WORK REQUIRED:
Swap "Latest" for "Newest" in the text of the rows below and leave every other character unchanged. Leave the pictures out of your answer.

-----

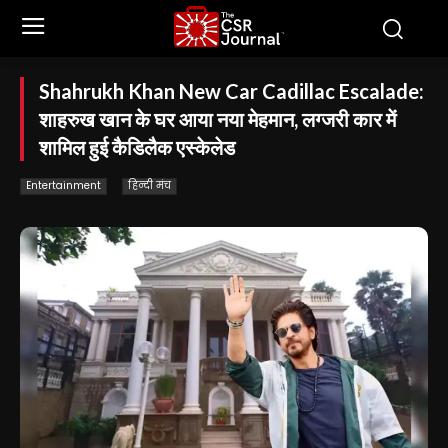
Shahrukh Khan New Car Cadillac Escalade:
शाहरुख खान के घर आया नया मेहमान, लग्जरी कार में
शामिल हुई कैडिलैक एस्केलेड
Entertainment
हिन्दी मंच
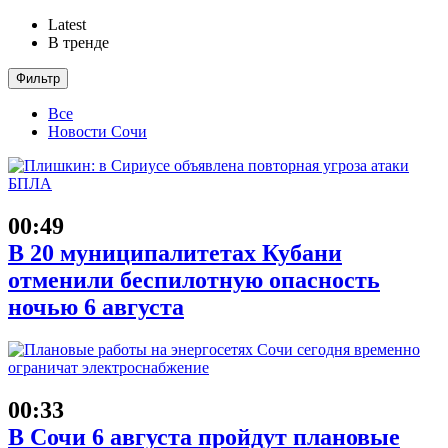
Latest
В тренде
Фильтр
Все
Новости Сочи
00:49
В 20 муниципалитетах Кубани
отменили беспилотную опасность
ночью 6 августа
00:33
В Сочи 6 августа пройдут плановые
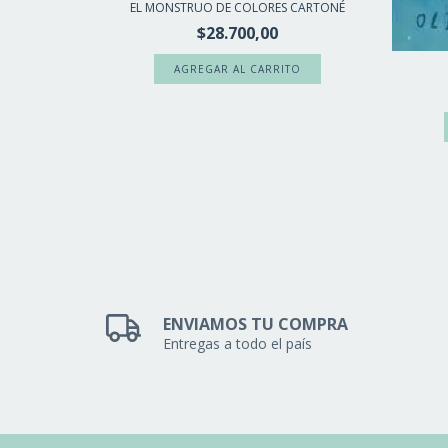
EL MONSTRUO DE COLORES CARTONÉ
ANA
$28.700,00
ENVIAMOS TU COMPRA
Entregas a todo el país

-----

SOLUTION TO THIS EXERCISE:
Shahrukh Khan New Car Cadillac Escalade:
शाहरुख खान के घर आया नया मेहमान, लग्जरी कार में
शामिल हुई कैडिलैक एस्केलेड
Entertainment
हिन्दी मंच
Newest
В тренде
Фильтр
Все
Новости Сочи
00:49
В 20 муниципалитетах Кубани
отменили беспилотную опасность
ночью 6 августа
00:33
В Сочи 6 августа пройдут плановые
EL MONSTRUO DE COLORES CARTONÉ
ANA
$28.700,00
ENVIAMOS TU COMPRA
Entregas a todo el país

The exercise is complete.